Bristol to be testbed for 5G communications technology
A live 5G-based test network is to be set up in Bristol city centre as part of a joint research programme between the University of Bristol, BT and Nokia that will investigate the best ways to use the eponymous fifth-generation mobile technology in dense urban settings.
The latest Ericsson Mobility Report, published today, forecasts that worldwide there will be one billion 5G subscriptions for enhanced mobile broadband by 2023. With early deployments in dense urban areas, 5G will cover over 20 per cent of the world’s population by the end of that year.
The Bristol proof of concept network will run over the city council’s dedicated fibre infrastructure around Millennium Square, using research expertise from the University of Bristol, and cutting-edge 5G network solutions and radio access points from Nokia combined with spectrum from BT. It will connect to the ‘Bristol Is Open’ smart city platform and be backed by the ‘We The Curious’ science centre, which will be used for public demonstrations of the technology.
The University of Bristol’s Smart Internet Lab has recently received funding from the ‘5G Testbeds and Trials Programme’ from the Department for Digital, Culture, Media and Sport (DCMS) to establish the ‘5GUK Test Networks’. The government’s new Industrial Strategy, launched yesterday, states an intention for the UK to “become a world leader in 5G,” with a promise of £176m in funding. An updated national 5G strategy is promised before the end of the year.
Over the coming months the Bristol test network will be used to explore and validate the deployment of 5G architecture that integrates existing technologies with innovations such as Massive MIMO radio access solutions, software-defined networking, network slicing and edge computing node functionalities. These technologies allow operators to use multiple antennas to boost the capacity of wireless networks, and to split a single physical network into multiple virtual networks, delivering reliable and high-capacity services to several applications and vertical sectors.
The initial deployment will examine the optimum models for 5G that will maximise coverage and speed in dense urban networks, using a combination of research and commercial solutions such as Nokia’s AirScale and AirFrame infrastructure. Future activity will focus on the use of 5G as an enabler of Internet of Things technologies, examining areas such as immersive tourism and connected transport.
Future plans would see the trial expanded across the city of Bristol, and to other nearby locations such as Bath city centre.
Dimitra Simeonidou, director of the Smart Internet Lab at the University of Bristol and chief scientific officer of Bristol Is Open, said: “Bristol is well placed to conduct this pioneering work, which will use innovative network and wireless technologies that will help improve services, businesses and infrastructure in our cities and region. We have long standing relationships with both the BT Labs and Nokia’s Bell Labs Research, and with this new collaboration we are looking forward to demonstrating the very significant advances resulting from introducing 5G mobile technology.”

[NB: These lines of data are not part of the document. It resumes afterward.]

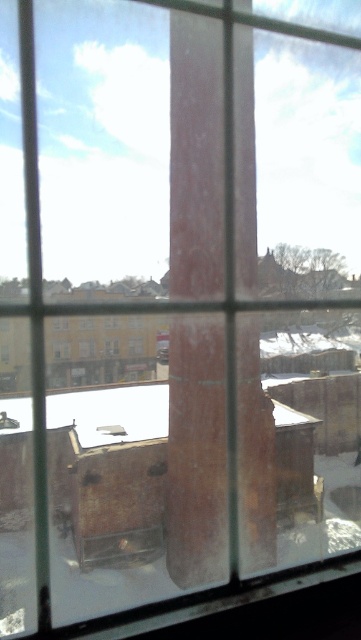
Question: Which point is closer to the camera?

Choices:
 (A) (261, 531)
 (B) (84, 348)

Answer: (A)

Question: Can you confirm if brown wood pillar at center is thinner than yellowish glass window at center?

Choices:
 (A) no
 (B) yes

Answer: (A)

Question: Which object appears closest to the camera in this image?

Choices:
 (A) brown wood pillar at center
 (B) yellowish glass window at center

Answer: (A)

Question: Is brown wood pillar at center to the left of yellowish glass window at center from the viewer's perspective?

Choices:
 (A) no
 (B) yes

Answer: (A)

Question: Can you confirm if brown wood pillar at center is positioned to the right of yellowish glass window at center?

Choices:
 (A) no
 (B) yes

Answer: (B)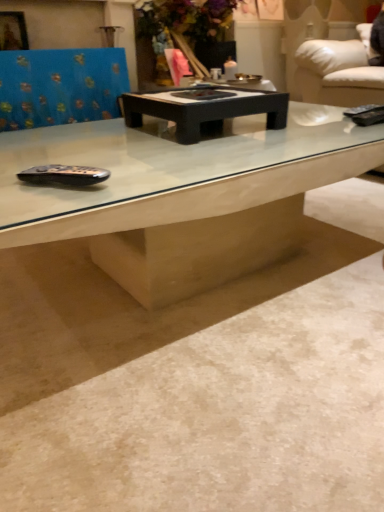
Question: Is black matte coffee table at center to the right of blue fabric swivel chair at upper left from the viewer's perspective?

Choices:
 (A) yes
 (B) no

Answer: (A)

Question: Considering the relative positions of black matte coffee table at center and blue fabric swivel chair at upper left in the image provided, is black matte coffee table at center in front of blue fabric swivel chair at upper left?

Choices:
 (A) yes
 (B) no

Answer: (A)

Question: Are black matte coffee table at center and blue fabric swivel chair at upper left making contact?

Choices:
 (A) no
 (B) yes

Answer: (A)

Question: Considering the relative sizes of black matte coffee table at center and blue fabric swivel chair at upper left in the image provided, is black matte coffee table at center bigger than blue fabric swivel chair at upper left?

Choices:
 (A) no
 (B) yes

Answer: (A)

Question: Could blue fabric swivel chair at upper left be considered to be inside black matte coffee table at center?

Choices:
 (A) yes
 (B) no

Answer: (B)

Question: Choose the correct answer: Is white marble concrete at center inside black matte coffee table at center or outside it?

Choices:
 (A) outside
 (B) inside

Answer: (A)

Question: Is white marble concrete at center to the left or to the right of black matte coffee table at center in the image?

Choices:
 (A) right
 (B) left

Answer: (A)

Question: Relative to black matte coffee table at center, is white marble concrete at center in front or behind?

Choices:
 (A) behind
 (B) front

Answer: (B)

Question: From the image's perspective, is white marble concrete at center above or below black matte coffee table at center?

Choices:
 (A) below
 (B) above

Answer: (A)

Question: Would you say blue fabric swivel chair at upper left is inside or outside white marble concrete at center?

Choices:
 (A) outside
 (B) inside

Answer: (A)

Question: Is blue fabric swivel chair at upper left in front of or behind white marble concrete at center in the image?

Choices:
 (A) front
 (B) behind

Answer: (B)

Question: From a real-world perspective, is blue fabric swivel chair at upper left physically located above or below white marble concrete at center?

Choices:
 (A) above
 (B) below

Answer: (A)

Question: Based on their positions, is blue fabric swivel chair at upper left located to the left or right of white marble concrete at center?

Choices:
 (A) left
 (B) right

Answer: (A)

Question: From the image's perspective, is black matte coffee table at center above or below white marble concrete at center?

Choices:
 (A) below
 (B) above

Answer: (B)

Question: Relative to white marble concrete at center, is black matte coffee table at center in front or behind?

Choices:
 (A) behind
 (B) front

Answer: (A)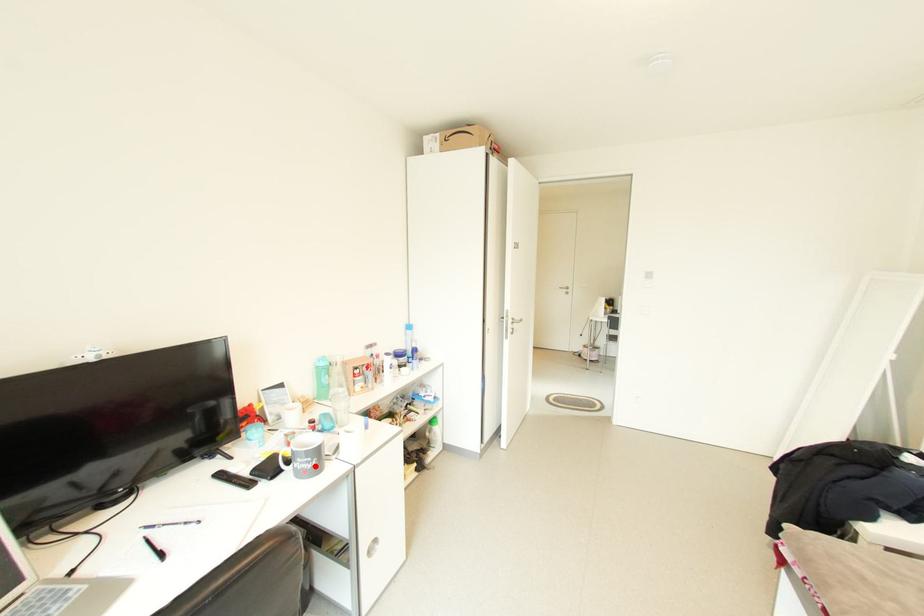
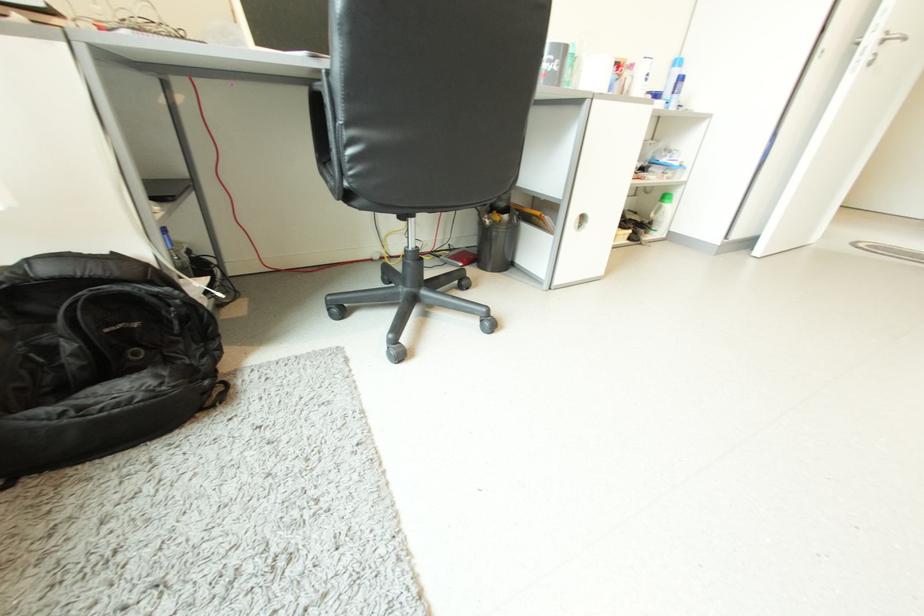
The point at the highlighted location is marked in the first image. Where is the corresponding point in the second image?

(553, 68)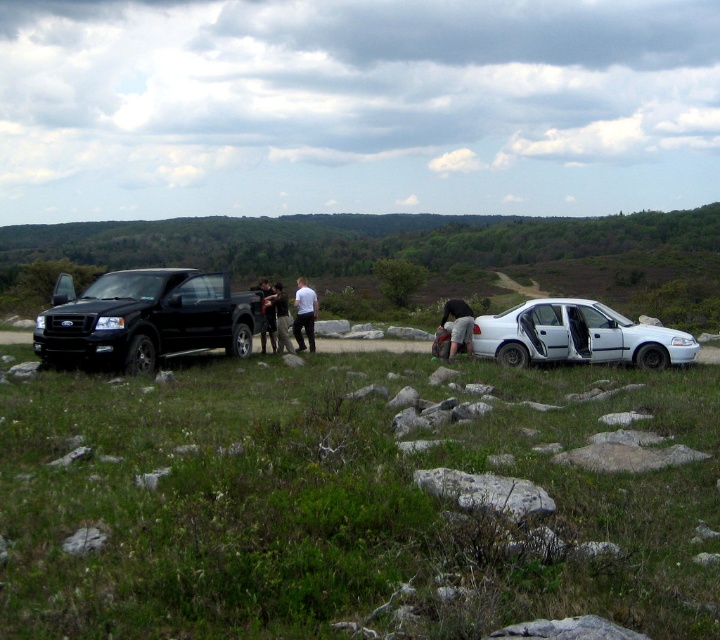
You are a hiker who just arrived at the scene and need to find your friend wearing a dark gray fabric jacket at center. You see the black matte truck at left. Which direction should you walk from the truck to find your friend?

The black matte truck at left is positioned on the left side of dark gray fabric jacket at center, so you should walk to the right from the truck to find your friend wearing the dark gray fabric jacket at center.

You are standing at the point labeled point (x=276, y=349) and want to walk towards the point labeled point (x=127, y=333). Which direction should you face to move directly towards it?

You should face north to move directly towards point (x=127, y=333) from point (x=276, y=349) because it is in front of the latter point.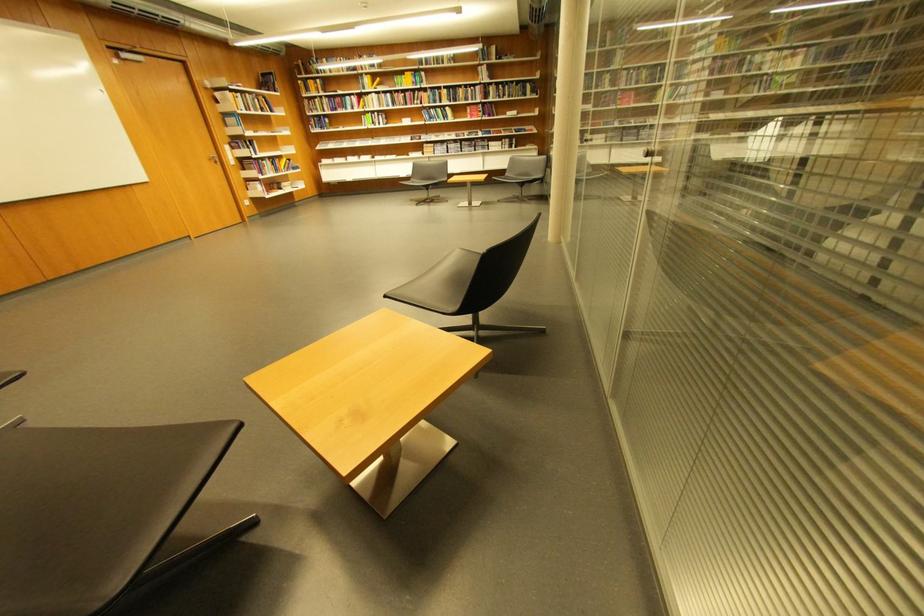
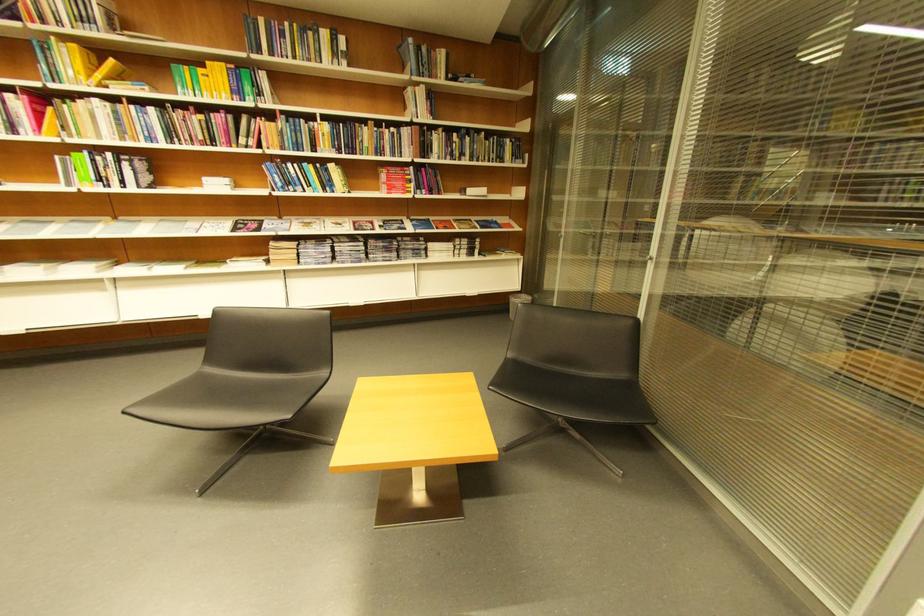
In the second image, find the point that corresponds to [380,78] in the first image.

(84, 47)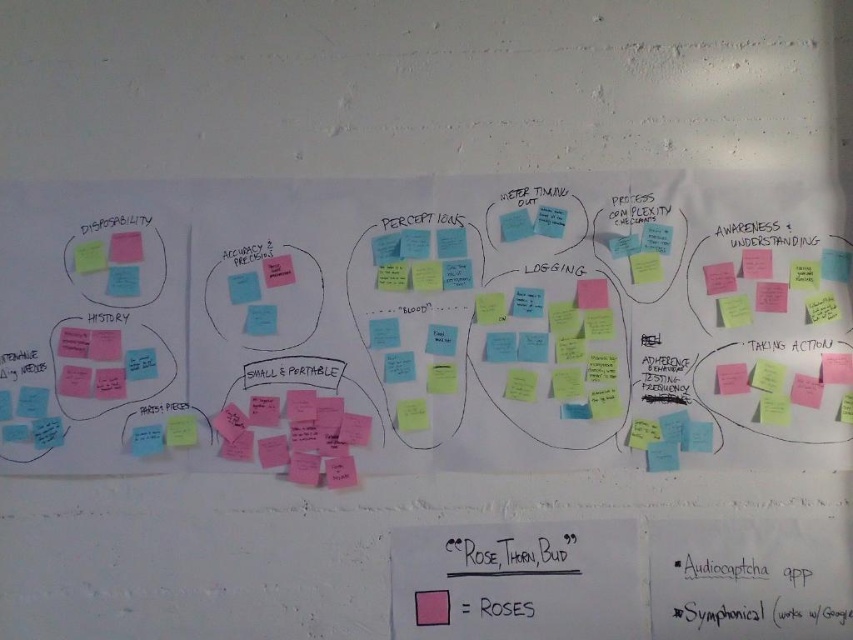
You are organizing a meeting and need to place a new sticky note on the whiteboard. You have to decide between placing it above or below the pink matte sticky note at upper left and the green matte sticky note at upper left. Based on their sizes, which direction should you choose?

The pink matte sticky note at upper left is shorter than the green matte sticky note at upper left. To place the new sticky note without overlapping, you should position it below the taller green matte sticky note at upper left since it has more vertical space available.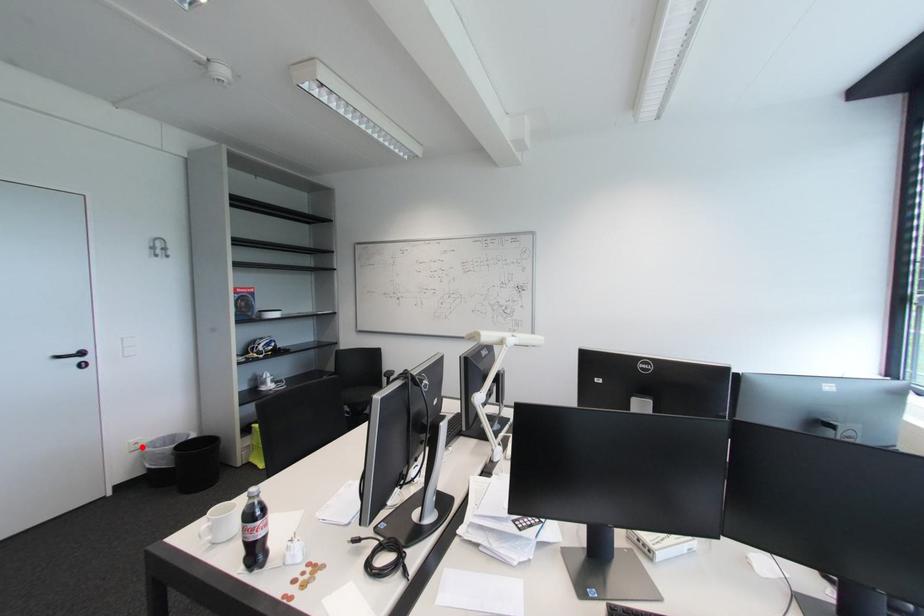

Neil J McRae, chief architect, BT, explained: “We have demonstrated the power of 5G capabilities in our labs. Now, we’re gaining a real-world understanding of how 5G can be used within dense urban environments. This is crucial to building meaningful use-cases for future macro-scale 5G networks. 5G is teaching us that collaboration is essential and we’re pleased to be working with experts from Nokia and the University of Bristol to lead research into technologies such as Massive MIMO and Network Convergence and enhance our understanding of the role 5G networks will play in building the connected cities of the future.”
Cormac Whelan, the CEO of Nokia UK&I, added: “The importance of applying 5G in the real world and showing what the combination of new and existing technologies can do for people, is not to be underestimated. As with all new technology, we need to explore its capabilities and demonstrate how it could benefit enterprises and consumers.”
The Ericsson report indicates that consumer demand for 5G will be driven by the trend for mobile video streaming in higher resolutions. For industry, 5G will be a major driver of digitalisation, with opportunities in immersive gaming, autonomous driving, remote robotic surgery, production-line robotics, virtual reality and augmented reality. The sectors offering the greatest revenue opportunities will be manufacturing, energy and utilities.